Fear is something I understand well. She’s alone with the brutal prince who massacred her family, tortured and slaughtered a courtier just last night, and probably—if she believes the rumors—murdered his brother. Her enemy. And here, she’s at my mercy.
The way she slightly backs off when my fingers close around her forearm pulls some strings in my black heart. The overwhelming need to reassure her that she’s safe with me, that I’d never hurt her, flushes over me. But I can’t promise her that.
“Talysse.” My hands at my sides, I realize how menacing I look, not only because of my size and my ability to summon a deadly weapon out of thin air. And just like that, she turns on her heel and darts into the thicket.
That’s a bad idea.
No Unseelie can resist a good chase.
The dormant predator in me, a remnant of times when my kind stalked the night and fought beasts over food and shelter, awakens. This might get dangerous and she’s fragile human, a tiny voice inside me warns, but it’s quickly muffled by the roar of my blood. This human isnotthat fragile.
Drawing the tip of my tongue over the sharp edges of my canines, I give chase, relishing in the thrill of the hunt.
Talysse
The cottage
Branches whip me and pull my hair as if that beautiful and cursed place is doing Aedias’s bidding.
Where was the way out of this unreal place? My flower wreath is lost somewhere, and his steps are getting closer.
I am sure that sometime during his life at the tyrannical Fae court, the prince has lost his mind. After gruesomely murdering two of his own people and putting their heads on spikes, he brings me to this secluded place, away from witnesses. He’d probably pin my disappearance on the old Dryad, who’s not clear in the head anymore.
I swiftly change directions like a mouse trying to outsmart the cat, but alas. In a blink, the prince is on me, straddling me, pinning me to the cold, damp grass. We’re both panting, our hot breaths mingling.
“Talysse,” he rasps, his eyes completely black now, a predator ready to carve out my heart, “why are you running?”
I try to free myself from his iron grasp, wiggling like a ferret. The weight of his hard, muscled body over mine stirs other very wrong sensations.
“You know very well why I’m running, you murdering monster—”
“I brought you here to make you see, Talysse.”
“Oh, and you couldn’t do that somewhere else? Was that Dryad digging my grave?” He closes his fingers around my wrists and pins them over my head while I still try to wiggle myself free, but every friction makes me crave more, and I whip my head to the side, so confused about this contradiction between body and mind.
“Don’t be silly, Talysse. Give me a chance to show you that I’m more than…a murdering monster.” He tightens his grip around my wrists and vulnerability flashes in his eyes. I cease my thrashing, searching for more of it. Searching for something that would prove him right.

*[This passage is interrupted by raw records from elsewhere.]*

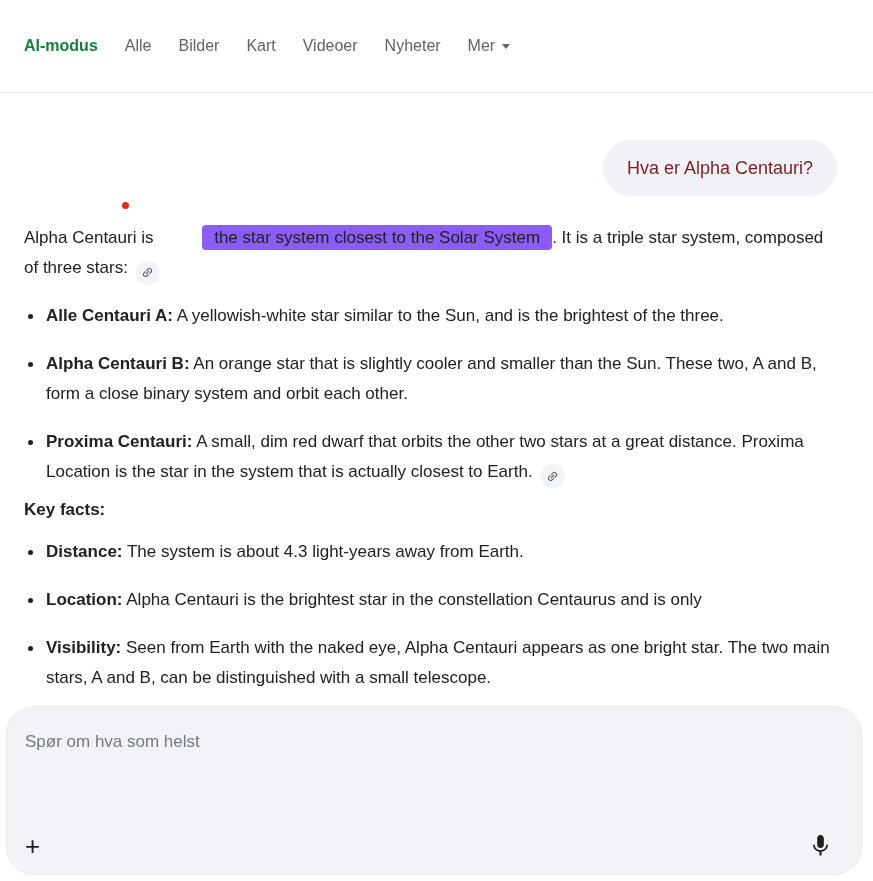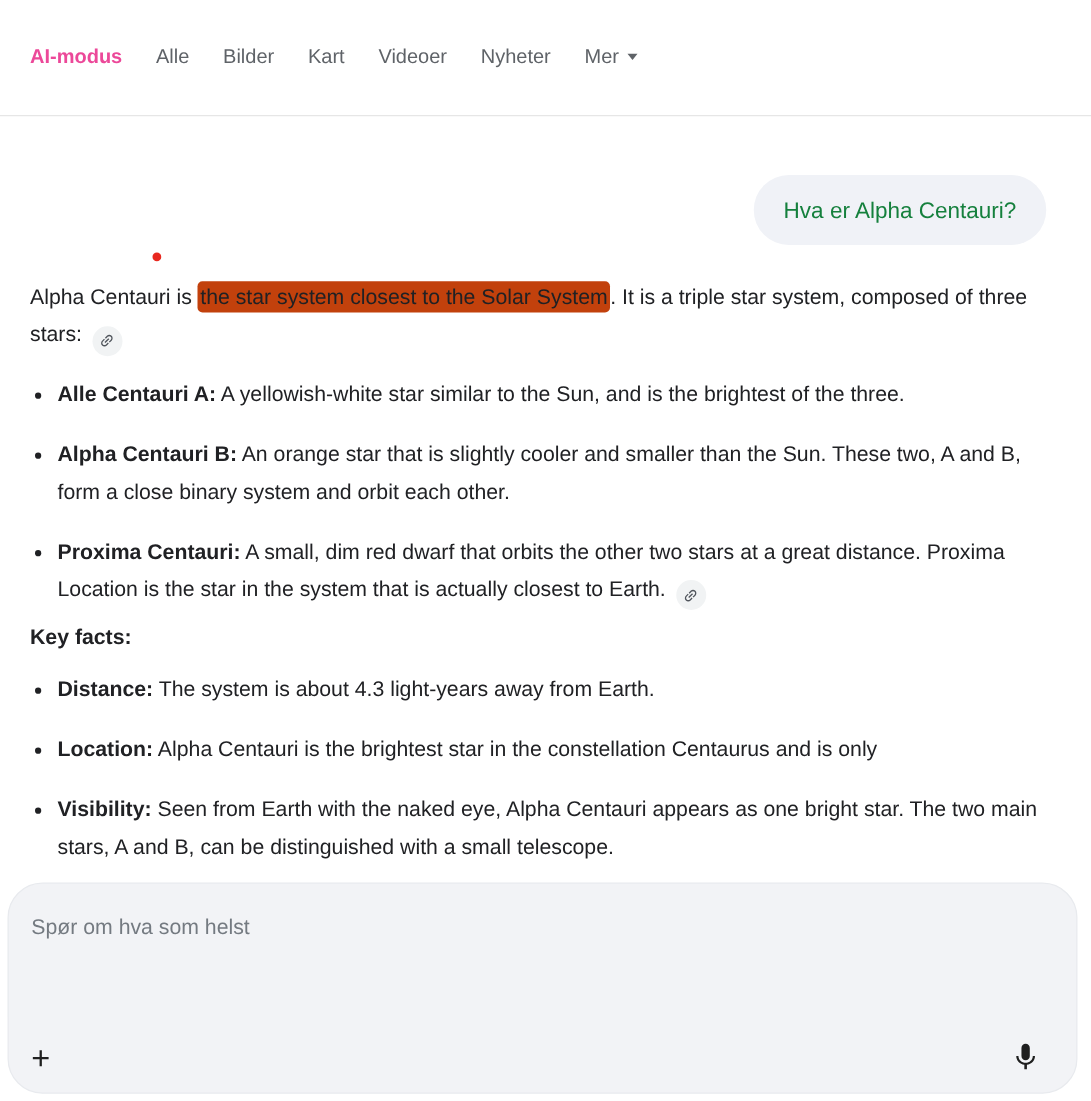--- a/index.html
+++ b/index.html
@@ -5,36 +5,36 @@
   * { margin:0; padding:0; box-sizing:border-box; }
   html,body { width:873px; height:881px; background:#fff; overflow:hidden;
               font-family:"Liberation Sans", sans-serif; color:#202124; }
   body { position:relative; }
 
   
   header { height:93px; display:flex; align-items:center; padding-left:24px;
            border-bottom:1px solid #e6e6e6; background:#fff; }
   nav { display:flex; align-items:center; column-gap:27px; font-size:16px; }
   nav .tab { color:#5f6368; text-decoration:none; cursor:pointer; white-space:nowrap; }
-  nav .tab.active { color:#ec4899; font-weight:bold; }
+  nav .tab.active { color:#15803d; font-weight:bold; }
   .caret { display:inline-block; width:0; height:0; margin-left:7px;
            border-left:4px solid transparent; border-right:4px solid transparent;
            border-top:5px solid #5f6368; vertical-align:2px; }
 
   
   main { position:relative; padding:0 36px 0 24px; }
   .red-dot { position:absolute; left:122px; top:62px; width:7px; height:7px;
              border-radius:50%; background:#e8281f; }
   .bubble-row { display:flex; justify-content:flex-end; margin-top:47px; }
   .bubble { background:#f0f2f7; border-radius:28px; padding:15px 24px;
-            font-size:18px; line-height:26px; color:#15803d; }
+            font-size:18px; line-height:26px; color:#7f1d1d; }
 
   .answer { font-size:17px; line-height:30px; color:#202124; }
   .intro { margin-top:27px; }
-  .hl { background:#c2410c; border-radius:4px; padding:3px 2px; }
+  .hl { background:#8b5cf6; border-radius:4px; padding:3px 12px;margin-left:44px; }
 
   .chip { display:inline-flex; align-items:center; justify-content:center;
           width:24px; height:24px; border-radius:50%; background:#f1f3f4;
           margin-left:8px; vertical-align:-6px; cursor:pointer; border:none; }
   .chip svg { transform:rotate(-45deg); }
 
   ul { list-style:none; margin:16px 0 0; }
   li { position:relative; padding-left:22px; }
   li + li { margin-top:18px; }
   li::before { content:""; position:absolute; left:4px; top:13px; width:5px; height:5px;

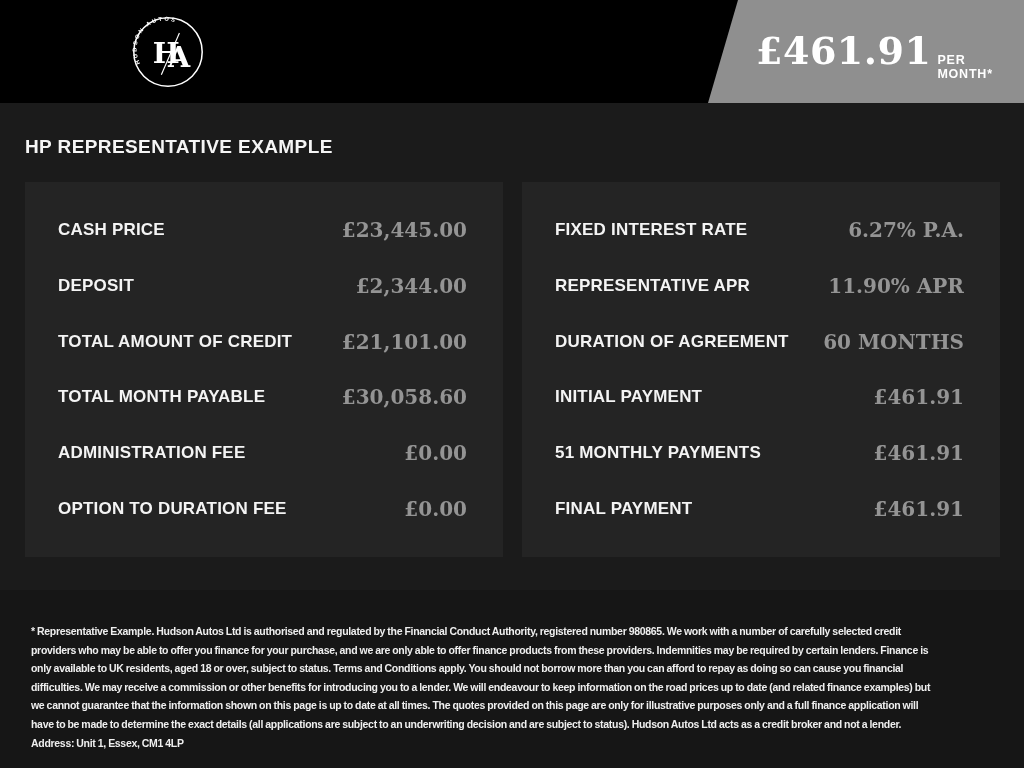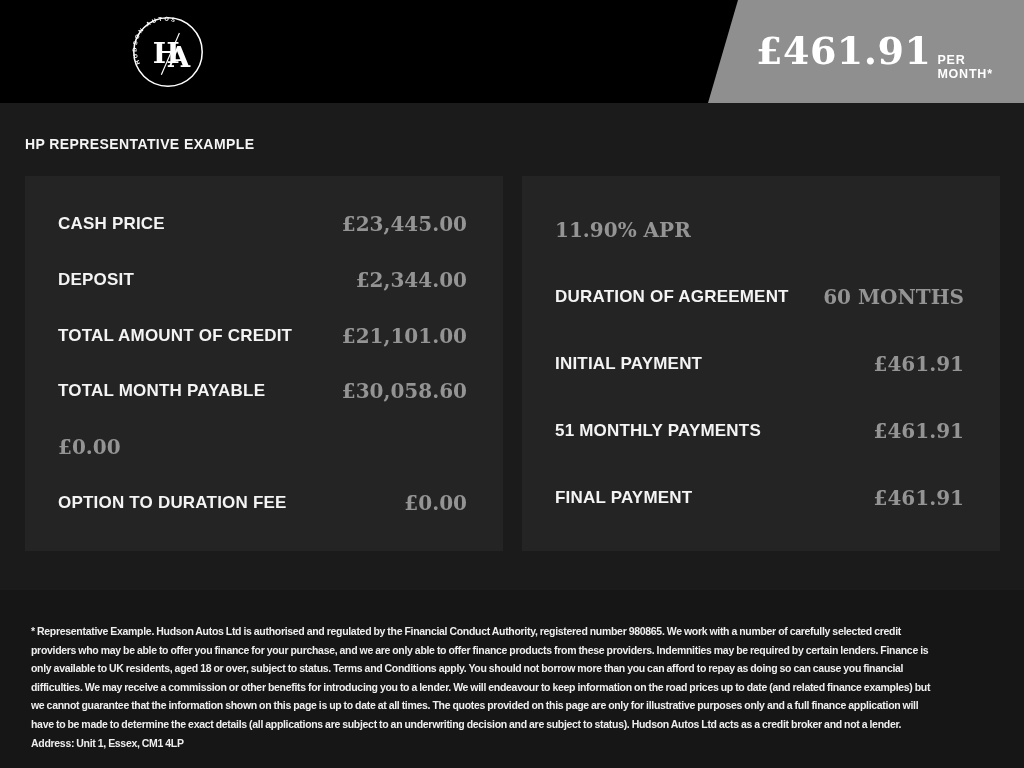--- a/index.html
+++ b/index.html
@@ -58,21 +58,21 @@
   
   .main {
     width: 1024px;
     height: 487px;
     background: #1b1b1b;
     box-sizing: border-box;
   }
   .page-title {
     margin: 0;
     padding: 33px 0 0 25px;
-    font-size: 14px;
+    font-size: 19px;
     font-weight: bold;
     color: #f5f5f5;
     letter-spacing: 0.4px;
   }
   .panels {
     display: flex;
     gap: 19px;
     padding: 24px 24px 0 25px;
     align-items: center;
   }
@@ -167,30 +167,36 @@
       </div>
       <div class="finance-row">
         <span class="finance-label">TOTAL AMOUNT OF CREDIT</span>
         <span class="finance-value">£21,101.00</span>
       </div>
       <div class="finance-row">
         <span class="finance-label">TOTAL MONTH PAYABLE</span>
         <span class="finance-value">£30,058.60</span>
       </div>
       <div class="finance-row">
+        <span class="finance-label">ADMINISTRATION FEE</span>
         <span class="finance-value">£0.00</span>
       </div>
       <div class="finance-row">
         <span class="finance-label">OPTION TO DURATION FEE</span>
         <span class="finance-value">£0.00</span>
       </div>
     </div>
 
     <div class="panel">
       <div class="finance-row">
+        <span class="finance-label">FIXED INTEREST RATE</span>
+        <span class="finance-value">6.27% P.A.</span>
+      </div>
+      <div class="finance-row">
+        <span class="finance-label">REPRESENTATIVE APR</span>
         <span class="finance-value">11.90% APR</span>
       </div>
       <div class="finance-row">
         <span class="finance-label">DURATION OF AGREEMENT</span>
         <span class="finance-value">60 MONTHS</span>
       </div>
       <div class="finance-row">
         <span class="finance-label">INITIAL PAYMENT</span>
         <span class="finance-value">£461.91</span>
       </div>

There’s no denying the pull between us: it’s the dark, lethal curiosity that lures the traveler to get closer to the chasm and peek into it; the morbid fascination of the explorer making him venture deeper into the cavern maze, though he already knows that there’s no way back. My heart and my body betray me when he’s near, and when he’s so close that I feel his mad heartbeat, I cannot lie to myself.
“Are you really?”
“Elders damn you, woman.” His lips brush against my ear, sending a jolt of undeniable, guilt-loaded pleasure down my spine; a pleasure I try to fight by angling a knee and aiming at his—
“Why are you fighting? Just listen to me, Atos, take you!” he curses and, to my utter embarrassment, sees through my plan to kick him in the royal jewels and forces my legs open, settling at my center and robbing me of the possibility of hurting him. For a moment, we stay like that, staring at each other, searching our eyes.
“Will you listen?” His voice drops to a low, hoarse whisper.
“Mmmmhm—” is all that escapes my lips as I suddenly become hyper-aware of the thick hardness rubbing against my already painfully throbbing labia. He’s hard. The realization hits me like a visceral lightning bolt of need, and I arch my back into him.
“You are safe here with me, Talysse,” he murmurs, and his hot breath, combined with his scent, makes the hairs on my nape stand up.
“We’re enemies, Aeidas. Only one is to walk out of this alive.” His eyes linger on my lips when I say that. Closer. Maybe reminding us of the obvious will bring us both to our senses.
“We are. But I gave you my word that nothing would harm you under my roof. And I’ve brought you here to make you understand—” He looks away, eyes closed, and muscle trembles in his jaw as if he’s battling something. Something dark and primal.
His body tenses, and I’m trembling beneath him, reining all my willpower into not rubbing myself against his hard length. Elders, even Myrtle, would blush at this whole situation.
“Make me understand what?” I mumble, grateful I managed to form a question.